Мэйсон внутренне съежилась. То, что он говорил, было далеко от правды. Она никогда не была настолько бедна. На нее временами нападала лень. Бог видит, насколько она была не уверена в себе. И ей отчаянно хотелось достичь коммерческого успеха и получить похвалу у критиков.

– Но то, что действительно сделало ее жизнь эпически цельной, – продолжал Гаррет, – это ее смерть. Самоубийство. Сердце разрывается при мысли о том, что столь талантливая, столь мужественная личность доходит до этого. И в то же время по законам героического эпоса эта смерть придает истории ее жизни мифическую власть и тот резонанс, который вызовет отклик в душах людей и через сто лет и более. Словно бессознательное «я», жившее в этой гениальной художнице, осознало, что миссия ее на земле исполнена, что сама ее жизнь стала произведением искусства, и самоубийство было необходимо, чтобы придать этому произведению горьковато-нежное, трогательное и грустное звучание.

У Мэйсон упало сердце. По его словам выходило, что самоубийство является неотъемлемой частью всей легенды, причем легенда сама по себе в существенной мере подогревала его интерес к картинам, его восхищение и любовь.

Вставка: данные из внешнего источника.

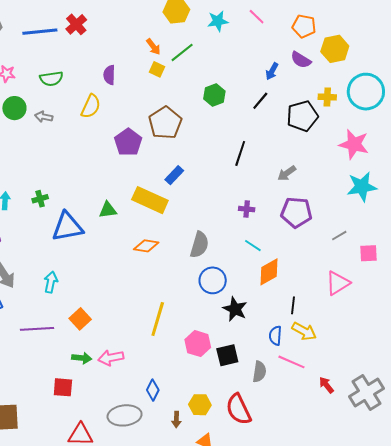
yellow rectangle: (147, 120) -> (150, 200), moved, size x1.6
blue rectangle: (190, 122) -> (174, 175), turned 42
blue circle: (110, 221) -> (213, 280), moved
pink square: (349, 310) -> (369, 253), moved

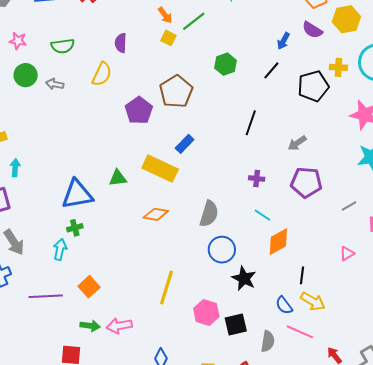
green cross: (40, 199) -> (75, 228), moved
pink triangle: (338, 283) -> (347, 254), size x0.6
blue semicircle: (275, 336) -> (284, 305), turned -42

Гаррет вел ее по улице Коленкур.

– Я пытаюсь вам объяснить, Эми, что Мэйсон – новая личность в искусстве. Художник – это всегда изгой, идеалист, герой и мученик. Я верю, что, если мы донесем эту мысль до сознания масс, мы сумеем потрясти мир. Но это случится, только если мы – вы и я – это сделаем. Если мы будем подпитывать легенду. Если мы представим ее работы нужным критикам в нужном свете и с нужными комментариями. Более того, если мы сможем собрать ее работы и показать перед мировой общественностью, перед теми, кто со всего света съедется этим летом в Париж, тогда… мы дадим свершиться чуду. Чудо свершится!